What is active learning?
Active Learning (AL) is a method used in the field of machine learning that allows AI to efficiently label data that is difficult to judge. Use cases include the situation of “when you want to use new data based on the trained model” and “when you want to increase the data and learn when the model is not working well”. In the latter situation, there are several cases where the data needs to be newly labelled, which increases the cost. Therefore, AL efficiently labels by “selecting data that existing AI model is confused to make a judgement”
AL has several strategies for selecting data. One uses Uncertainty, and it is assumed that the ones that are difficult to judge with the current model are worth learning. Max Probability is a typical example, and the lower the prediction probability of the class with the highest prediction probability, the more valuable it is.
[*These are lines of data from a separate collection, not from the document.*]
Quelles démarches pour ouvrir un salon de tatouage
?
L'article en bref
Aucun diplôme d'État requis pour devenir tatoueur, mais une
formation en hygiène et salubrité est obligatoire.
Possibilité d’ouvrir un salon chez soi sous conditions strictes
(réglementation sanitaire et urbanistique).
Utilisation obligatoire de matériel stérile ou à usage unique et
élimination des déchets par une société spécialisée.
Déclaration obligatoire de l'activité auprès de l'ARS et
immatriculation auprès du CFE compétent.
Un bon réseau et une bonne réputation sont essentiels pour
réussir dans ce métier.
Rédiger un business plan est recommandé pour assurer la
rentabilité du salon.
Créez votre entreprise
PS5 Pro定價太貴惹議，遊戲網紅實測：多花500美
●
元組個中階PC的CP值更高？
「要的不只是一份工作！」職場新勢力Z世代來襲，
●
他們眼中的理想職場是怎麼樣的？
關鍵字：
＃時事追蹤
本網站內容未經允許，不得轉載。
In addition, there is a Query-by –committee that states that the data with different predictions of multiple models prepared are more valuable. The strategic part of such data selection is the subject of research.
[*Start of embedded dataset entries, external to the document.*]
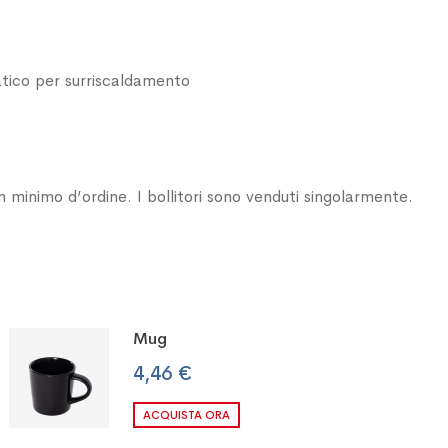
atico per surriscaldamento
n minimo d’ordine. I bollitori sono venduti singolarmente.
Mug
4,46 €
ACQUISTA ORA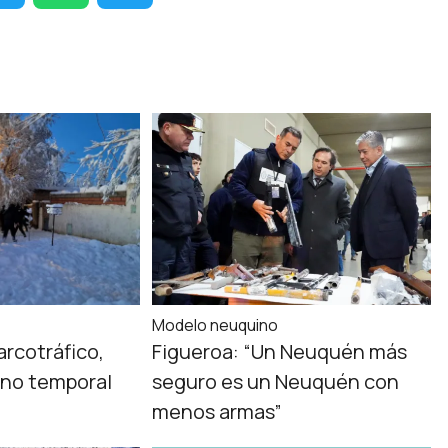
Modelo neuquino
arcotráfico,
Figueroa: “Un Neuquén más
eno temporal
seguro es un Neuquén con
menos armas”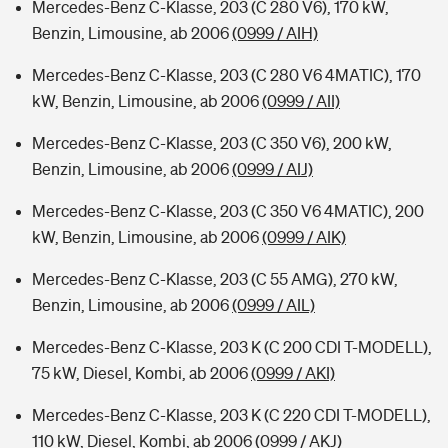
Mercedes-Benz C-Klasse, 203 (C 280 V6), 170 kW,
Benzin, Limousine, ab 2006
(0999 / AIH)
Mercedes-Benz C-Klasse, 203 (C 280 V6 4MATIC), 170
kW, Benzin, Limousine, ab 2006
(0999 / AII)
Mercedes-Benz C-Klasse, 203 (C 350 V6), 200 kW,
Benzin, Limousine, ab 2006
(0999 / AIJ)
Mercedes-Benz C-Klasse, 203 (C 350 V6 4MATIC), 200
kW, Benzin, Limousine, ab 2006
(0999 / AIK)
Mercedes-Benz C-Klasse, 203 (C 55 AMG), 270 kW,
Benzin, Limousine, ab 2006
(0999 / AIL)
Mercedes-Benz C-Klasse, 203 K (C 200 CDI T-MODELL),
75 kW, Diesel, Kombi, ab 2006
(0999 / AKI)
Mercedes-Benz C-Klasse, 203 K (C 220 CDI T-MODELL),
110 kW, Diesel, Kombi, ab 2006
(0999 / AKJ)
Benefits and initiatives of utilizing active learning in the medical field
Utilization of AL is also expected in the medical field. NTT DATA carries out research and development of medical image diagnosis support system such as CT and MRI using AI, but the challenge in development is to prepare a sufficient amount of data for AI to learn. Medical images are accumulated in daily work, but it is difficult to extract accurate coordinate information of the area where the lesion is seen from the interpretation report, it requires help from a doctor to create a new label for AI. Depending on the disease, it may take 20 minutes or more to label one patient, which usually takes time. In addition, since it requires the cooperation of the doctor, reasonable amount of money is required which becomes burden for development.
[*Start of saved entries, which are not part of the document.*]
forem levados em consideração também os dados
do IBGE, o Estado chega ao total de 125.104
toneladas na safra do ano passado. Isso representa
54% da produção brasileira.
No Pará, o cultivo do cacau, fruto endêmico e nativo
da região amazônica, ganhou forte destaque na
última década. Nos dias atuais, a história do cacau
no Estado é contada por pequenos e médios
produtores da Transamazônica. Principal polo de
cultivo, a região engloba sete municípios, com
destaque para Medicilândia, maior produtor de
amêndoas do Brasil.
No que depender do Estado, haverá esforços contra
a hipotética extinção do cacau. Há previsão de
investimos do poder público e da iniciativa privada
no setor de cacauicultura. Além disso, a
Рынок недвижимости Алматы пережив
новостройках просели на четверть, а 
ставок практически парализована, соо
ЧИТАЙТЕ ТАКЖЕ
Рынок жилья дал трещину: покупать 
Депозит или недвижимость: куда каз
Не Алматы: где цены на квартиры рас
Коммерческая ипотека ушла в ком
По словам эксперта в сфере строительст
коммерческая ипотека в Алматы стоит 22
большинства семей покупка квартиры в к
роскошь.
This article verified AL in the medical field with the theme of lesion detection on kidney CT images. Starting from a small number of training data, compared which (1) AL is added or (2) Random addition is faster in terms of improving accuracy. As a result, (1) AL was able to achieve high accuracy for difficult cases with a small number of images. On average, for all cases, it was verified that the accuracy level reached at 4000 random images for (2), AL was able to achieve about 2000 images, showing that it is possible to improve the efficiency of data selection.
It is expected that the available data will increase in the future. It is necessary to select important data from and create an AI model. Under such circumstances, if AL can help AI to learn with less data, hurdle for introducing an AI system will be lowered. In order to contribute to the expansion of AI system development, NTT DATA will continue development with the aim of applying AL in various fields.